Introduction

The Umbrella Review has been identified as one of the four “next-generation” types of systematic reviews, along with prospective meta-analysis, individual participant data meta-analysis, and network meta-analysis, which can contribute to the development of new methodologies for the reliable synthesis of research data.

Definition

An umbrella review systematically collects and evaluates information from multiple systematic reviews and meta-analyses across all clinical outcomes. It is usually applied to controversial issues, areas with multiple meta-analyses providing inconclusive evidence, or research fields with substantial bias that have not been systematically assessed. The goal is to evaluate the reliability and validity of epidemiological evidence using a set of predefined criteria and statistical tests.

Purpose

The purpose of an umbrella review is not to replicate search strategies, assess study eligibility, or evaluate the risk of bias of the included systematic reviews and meta-analyses, but rather to provide an overall picture of the findings for specific questions or phenomena.
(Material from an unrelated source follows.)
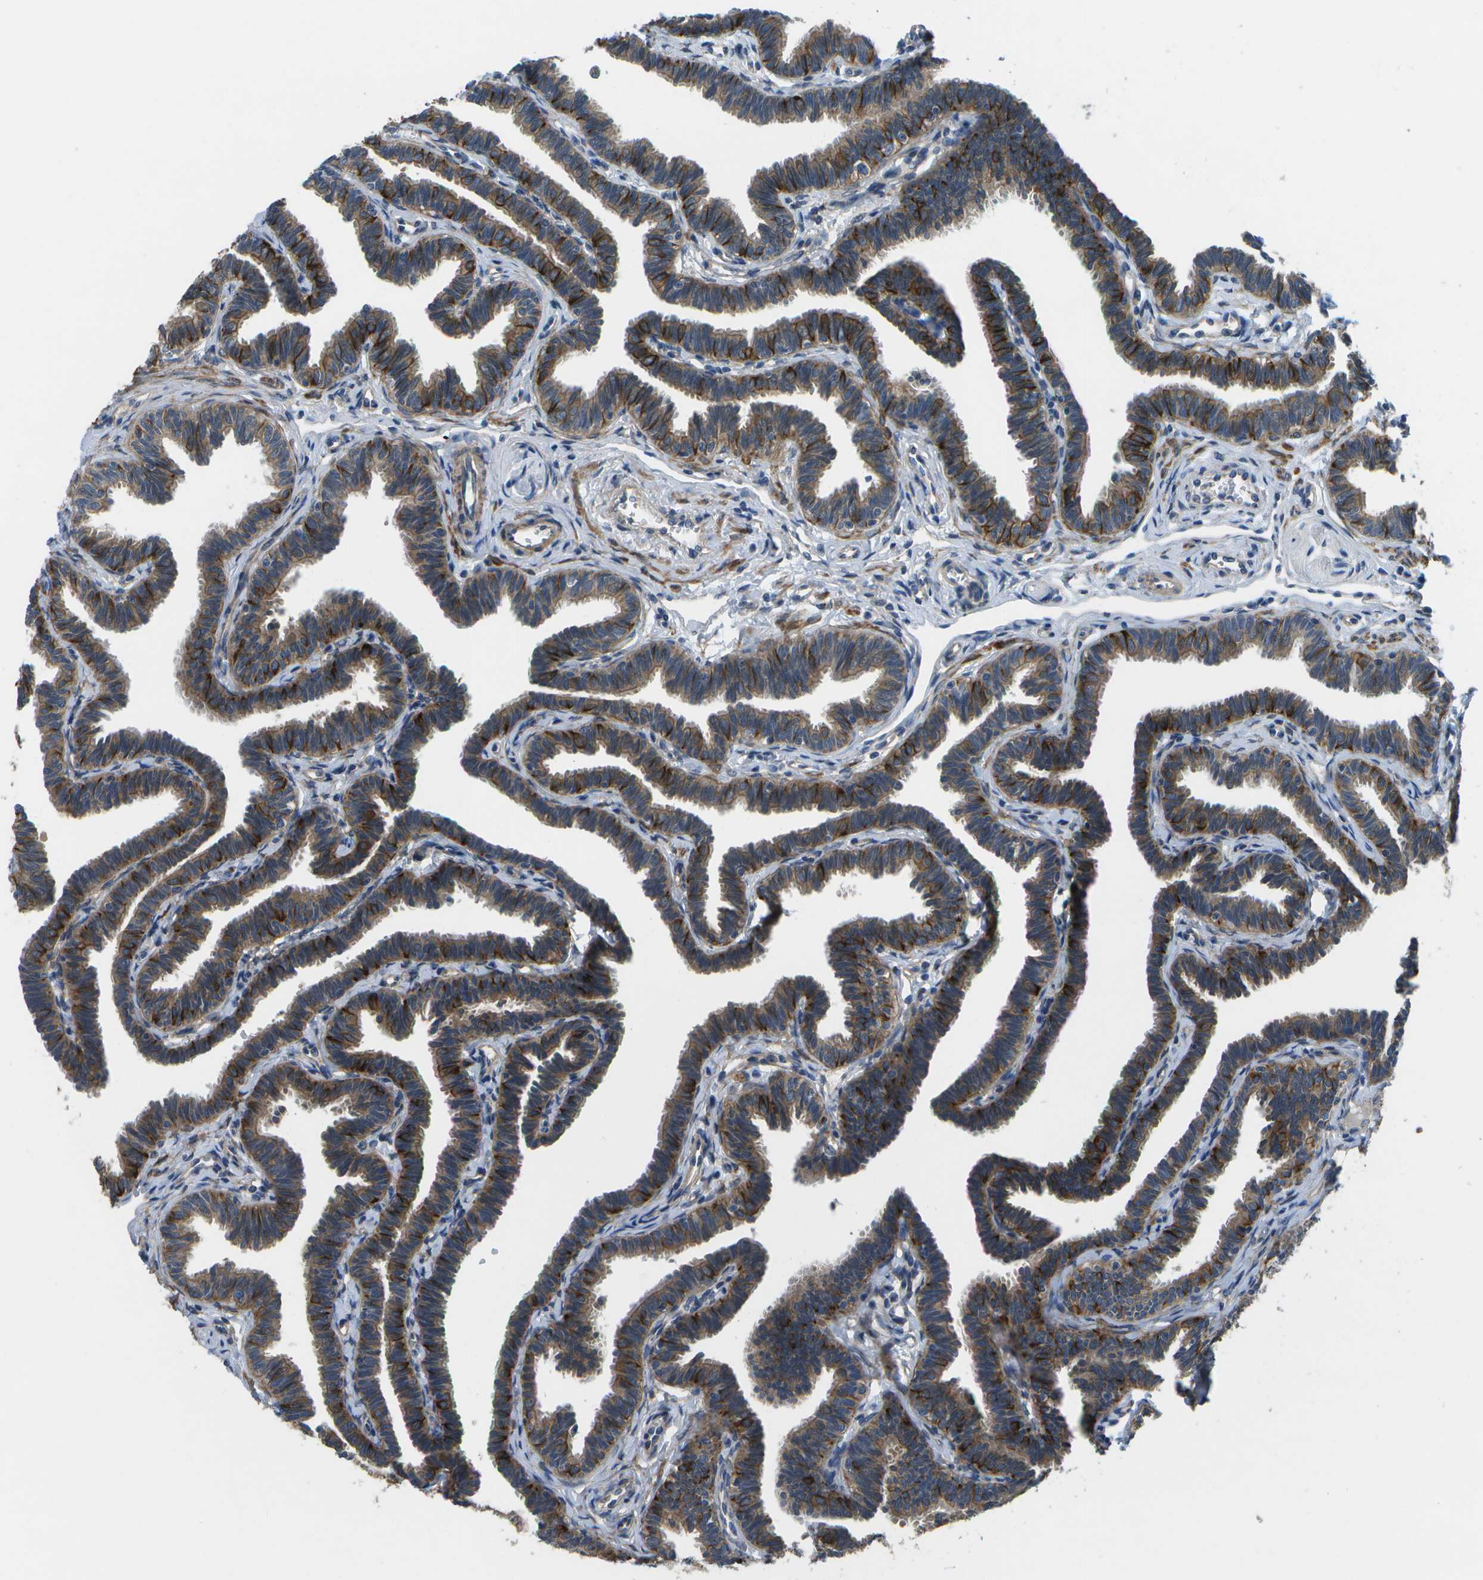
{"staining": {"intensity": "strong", "quantity": "25%-75%", "location": "cytoplasmic/membranous"}, "tissue": "fallopian tube", "cell_type": "Glandular cells", "image_type": "normal", "snomed": [{"axis": "morphology", "description": "Normal tissue, NOS"}, {"axis": "topography", "description": "Fallopian tube"}, {"axis": "topography", "description": "Ovary"}], "caption": "Unremarkable fallopian tube exhibits strong cytoplasmic/membranous expression in about 25%-75% of glandular cells, visualized by immunohistochemistry. Ihc stains the protein of interest in brown and the nuclei are stained blue.", "gene": "P3H1", "patient": {"sex": "female", "age": 23}}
In contrast to a systematic review or a meta-analysis that is typically limited to a single treatment comparison, an umbrella review can offer a broader overview of multiple treatments. This is particularly useful for informing guidelines and clinical practice when all management options need to be considered.

Benefits of the Review

An umbrella review offers a ready-to-use tool for healthcare decision-makers to gain a clear and comprehensive understanding of a wide field of research. It is no surprise that, although relatively recent, such reviews are gaining increasing influence in the biomedical literature. Their number is steadily rising as their content provides an attractive way of summarizing research data. Depending on the research question, umbrella reviews may include systematic reviews and meta-analyses of observational studies, interventional studies, or Mendelian randomization studies, thus covering a wide range of topics including nutrition, obstetrics and gynecology, psychiatry, neurology, and internal medicine.

Evaluation – Criteria

Although no official consensus has yet been established by recognized organizations on how to assess the epidemiological validity of associations derived from umbrella reviews, a specific ranking system based on predefined criteria has been repeatedly applied by experienced research groups. According to this system, associations are classified into five categories. Convincing associations (Category I) meet criteria such as high statistical significance (p-value < 10^-6), large sample size with more than 1000 cases (or over 20,000 participants for continuous outcomes), no substantial heterogeneity (I^2 < 50%), prediction intervals excluding the null, and no evidence of small-study effects or excess significance bias. Highly suggestive associations (Category II) are defined by a p-value < 10^-6 in random-effects models, more than 1000 cases (or over 20,000 for continuous outcomes), and at least one large individual study showing statistically significant results. Suggestive associations (Category III) are characterized by a p-value < 0.001 and more than 1000 cases (or over 20,000 participants for continuous outcomes). Weak associations (Category IV) are those with statistically significant results (p-value < 0.05) in random-effects models, while not significant associations are defined by p-values ≥ 0.05.

Conclusions

In summary, it is important to emphasize that the main goal of an umbrella review is to provide an overarching overview and assessment of the validity of the available evidence on a specific research topic, drawing from all existing systematic reviews and meta-analyses. Its purpose is not to generate new pooled results through meta-analysis or metasynthesis of existing studies but rather to produce a comprehensive and reliable evaluation that can better inform research, guidelines, and clinical practice.